Information shown section start

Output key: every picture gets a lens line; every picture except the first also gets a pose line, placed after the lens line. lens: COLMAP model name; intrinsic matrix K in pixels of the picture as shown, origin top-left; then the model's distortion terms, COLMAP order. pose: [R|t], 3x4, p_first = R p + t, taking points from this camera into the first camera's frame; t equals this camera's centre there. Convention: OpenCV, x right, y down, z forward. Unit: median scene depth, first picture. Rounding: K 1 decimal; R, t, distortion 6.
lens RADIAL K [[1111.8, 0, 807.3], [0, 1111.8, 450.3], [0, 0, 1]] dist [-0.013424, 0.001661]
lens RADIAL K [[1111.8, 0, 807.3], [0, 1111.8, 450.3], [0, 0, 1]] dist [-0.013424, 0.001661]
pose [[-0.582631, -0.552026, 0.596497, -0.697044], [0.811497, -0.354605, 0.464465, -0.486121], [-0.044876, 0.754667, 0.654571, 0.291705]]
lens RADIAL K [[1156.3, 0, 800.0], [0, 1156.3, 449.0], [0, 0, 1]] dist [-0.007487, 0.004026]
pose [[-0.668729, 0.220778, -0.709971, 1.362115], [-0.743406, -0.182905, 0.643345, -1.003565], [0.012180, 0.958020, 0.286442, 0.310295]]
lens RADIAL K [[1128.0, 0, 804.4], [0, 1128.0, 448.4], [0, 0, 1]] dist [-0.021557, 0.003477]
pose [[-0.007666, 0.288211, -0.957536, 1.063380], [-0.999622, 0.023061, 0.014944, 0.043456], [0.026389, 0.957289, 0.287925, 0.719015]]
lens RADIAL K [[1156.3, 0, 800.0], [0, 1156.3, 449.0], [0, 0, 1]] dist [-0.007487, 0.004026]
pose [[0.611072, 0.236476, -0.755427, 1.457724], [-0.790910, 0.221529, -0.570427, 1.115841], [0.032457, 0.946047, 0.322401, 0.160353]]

Information shown section end

- _About this task_
Retype the material. Keep it exact.

- _Exercise output_
Output key: every picture gets a lens line; every picture except the first also gets a pose line, placed after the lens line. lens: COLMAP model name; intrinsic matrix K in pixels of the picture as shown, origin top-left; then the model's distortion terms, COLMAP order. pose: [R|t], 3x4, p_first = R p + t, taking points from this camera into the first camera's frame; t equals this camera's centre there. Convention: OpenCV, x right, y down, z forward. Unit: median scene depth, first picture. Rounding: K 1 decimal; R, t, distortion 6.
lens RADIAL K [[1111.8, 0, 807.3], [0, 1111.8, 450.3], [0, 0, 1]] dist [-0.013424, 0.001661]
lens RADIAL K [[1111.8, 0, 807.3], [0, 1111.8, 450.3], [0, 0, 1]] dist [-0.013424, 0.001661]
pose [[-0.582631, -0.552026, 0.596497, -0.697044], [0.811497, -0.354605, 0.464465, -0.486121], [-0.044876, 0.754667, 0.654571, 0.291705]]
lens RADIAL K [[1156.3, 0, 800.0], [0, 1156.3, 449.0], [0, 0, 1]] dist [-0.007487, 0.004026]
pose [[-0.668729, 0.220778, -0.709971, 1.362115], [-0.743406, -0.182905, 0.643345, -1.003565], [0.012180, 0.958020, 0.286442, 0.310295]]
lens RADIAL K [[1128.0, 0, 804.4], [0, 1128.0, 448.4], [0, 0, 1]] dist [-0.021557, 0.003477]
pose [[-0.007666, 0.288211, -0.957536, 1.063380], [-0.999622, 0.023061, 0.014944, 0.043456], [0.026389, 0.957289, 0.287925, 0.719015]]
lens RADIAL K [[1156.3, 0, 800.0], [0, 1156.3, 449.0], [0, 0, 1]] dist [-0.007487, 0.004026]
pose [[0.611072, 0.236476, -0.755427, 1.457724], [-0.790910, 0.221529, -0.570427, 1.115841], [0.032457, 0.946047, 0.322401, 0.160353]]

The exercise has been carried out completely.